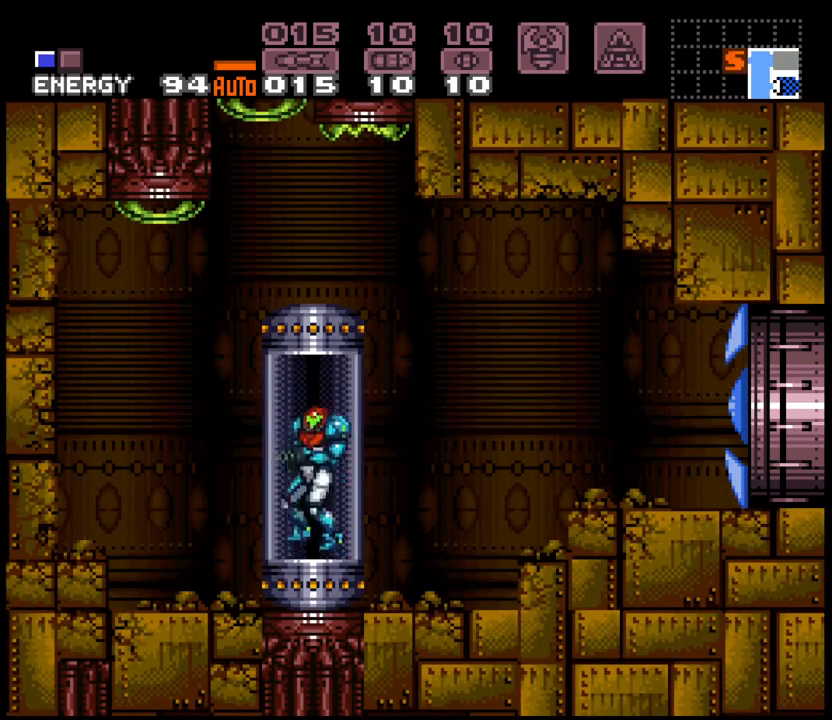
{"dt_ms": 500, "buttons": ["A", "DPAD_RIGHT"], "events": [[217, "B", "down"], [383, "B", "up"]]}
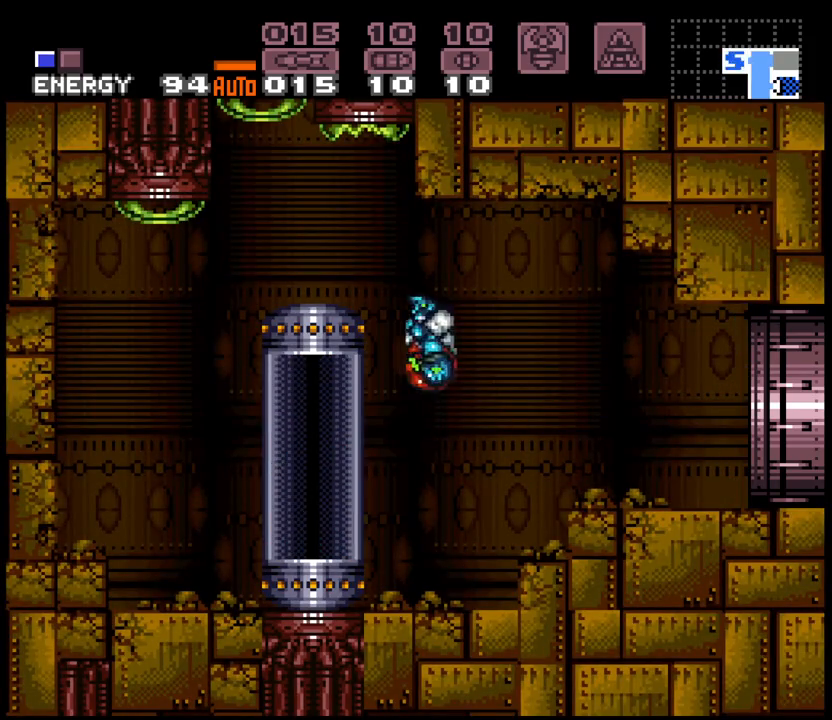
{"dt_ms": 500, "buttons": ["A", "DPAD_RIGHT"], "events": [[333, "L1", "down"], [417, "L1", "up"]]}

* * *

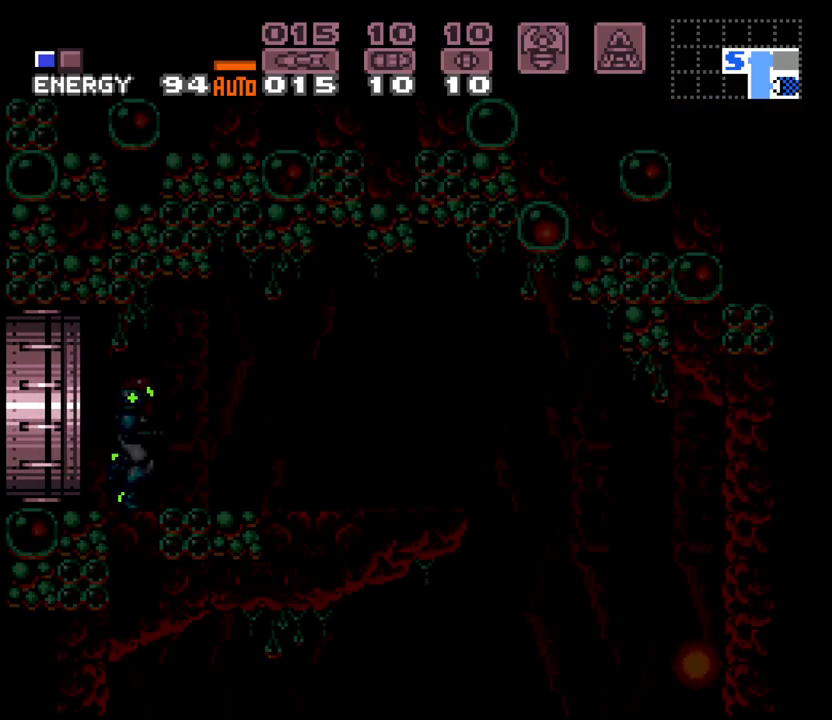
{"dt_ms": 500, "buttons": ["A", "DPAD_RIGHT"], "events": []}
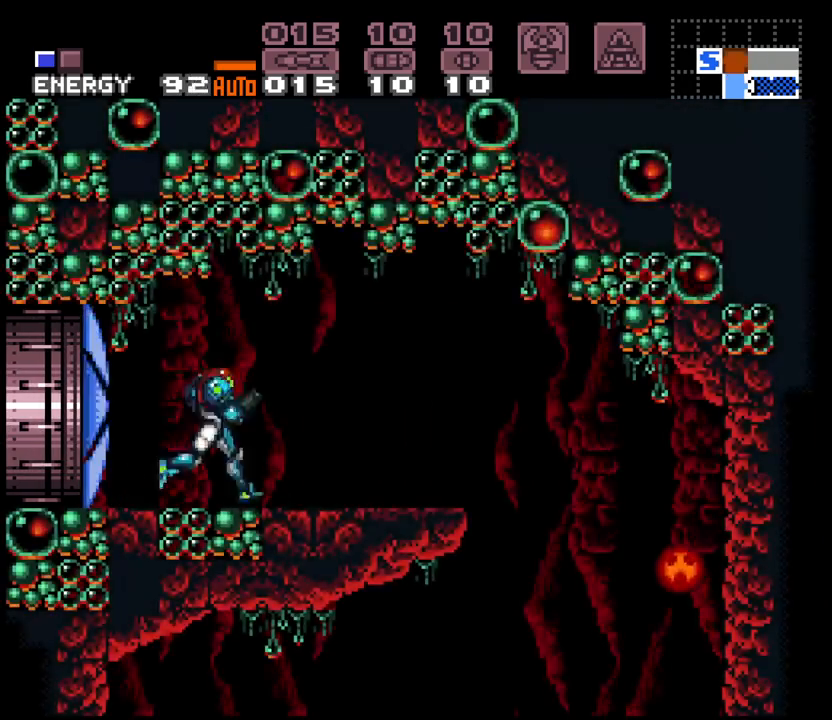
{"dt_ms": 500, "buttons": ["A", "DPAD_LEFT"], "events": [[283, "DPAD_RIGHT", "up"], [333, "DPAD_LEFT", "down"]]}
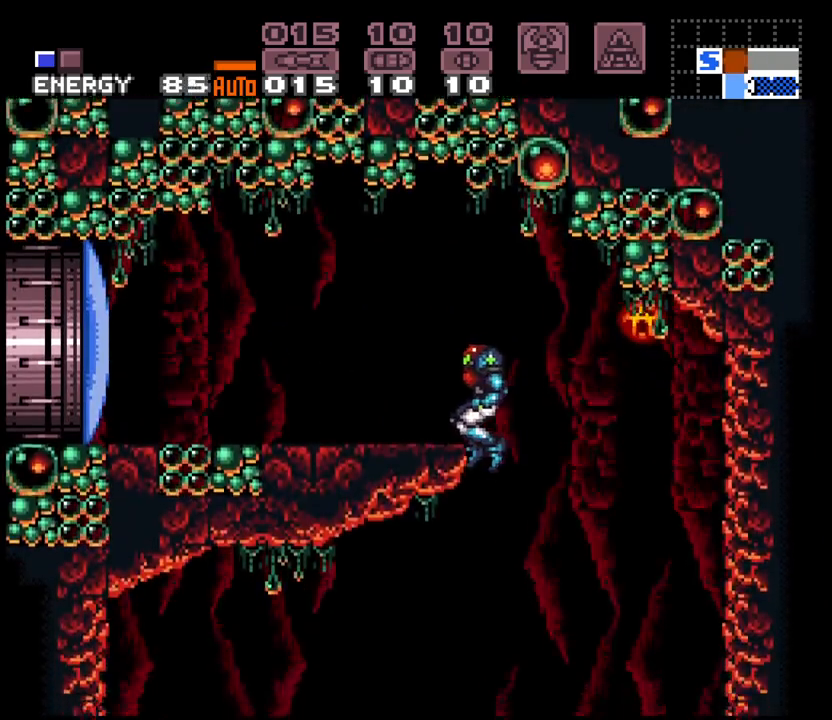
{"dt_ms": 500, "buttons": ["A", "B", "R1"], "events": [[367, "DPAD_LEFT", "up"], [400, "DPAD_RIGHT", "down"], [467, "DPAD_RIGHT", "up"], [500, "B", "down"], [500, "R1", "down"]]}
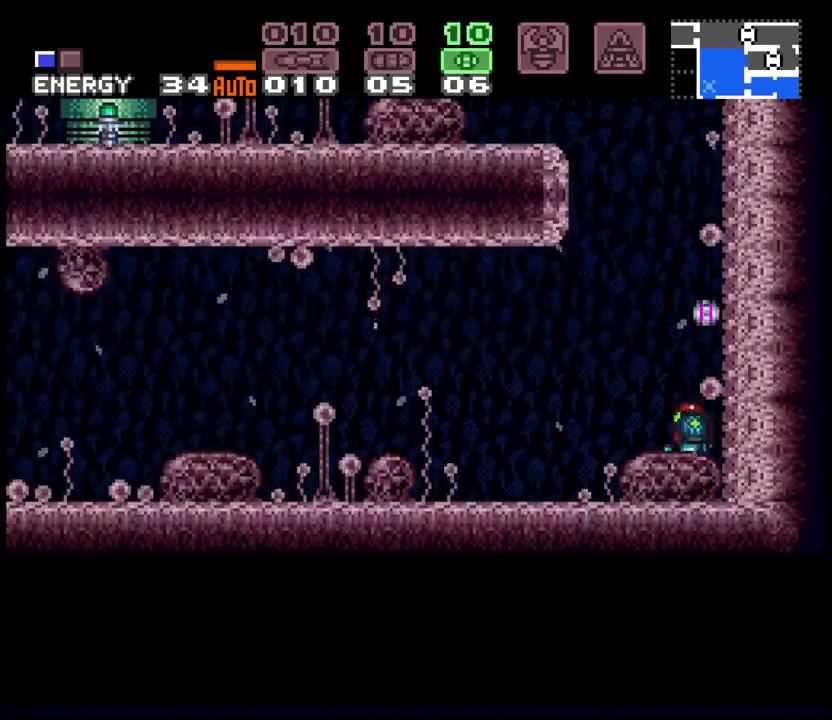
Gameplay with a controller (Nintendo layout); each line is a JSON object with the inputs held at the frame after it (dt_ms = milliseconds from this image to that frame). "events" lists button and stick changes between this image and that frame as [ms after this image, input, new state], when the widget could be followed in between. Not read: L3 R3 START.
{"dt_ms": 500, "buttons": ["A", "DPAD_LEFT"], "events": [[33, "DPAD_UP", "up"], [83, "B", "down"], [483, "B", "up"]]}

» WHAT YOU WILL DO: Check each line of the listing above. Copy it if it holds the string "down".

» RESULT OF THE EXERCISE:
{"dt_ms": 500, "buttons": ["A", "DPAD_RIGHT"], "events": [[217, "B", "down"], [383, "B", "up"]]}
{"dt_ms": 500, "buttons": ["A", "DPAD_RIGHT"], "events": [[333, "L1", "down"], [417, "L1", "up"]]}
{"dt_ms": 500, "buttons": ["A", "DPAD_LEFT"], "events": [[283, "DPAD_RIGHT", "up"], [333, "DPAD_LEFT", "down"]]}
{"dt_ms": 500, "buttons": ["A", "B", "R1"], "events": [[367, "DPAD_LEFT", "up"], [400, "DPAD_RIGHT", "down"], [467, "DPAD_RIGHT", "up"], [500, "B", "down"], [500, "R1", "down"]]}
{"dt_ms": 500, "buttons": ["A", "DPAD_LEFT"], "events": [[33, "DPAD_UP", "up"], [83, "B", "down"], [483, "B", "up"]]}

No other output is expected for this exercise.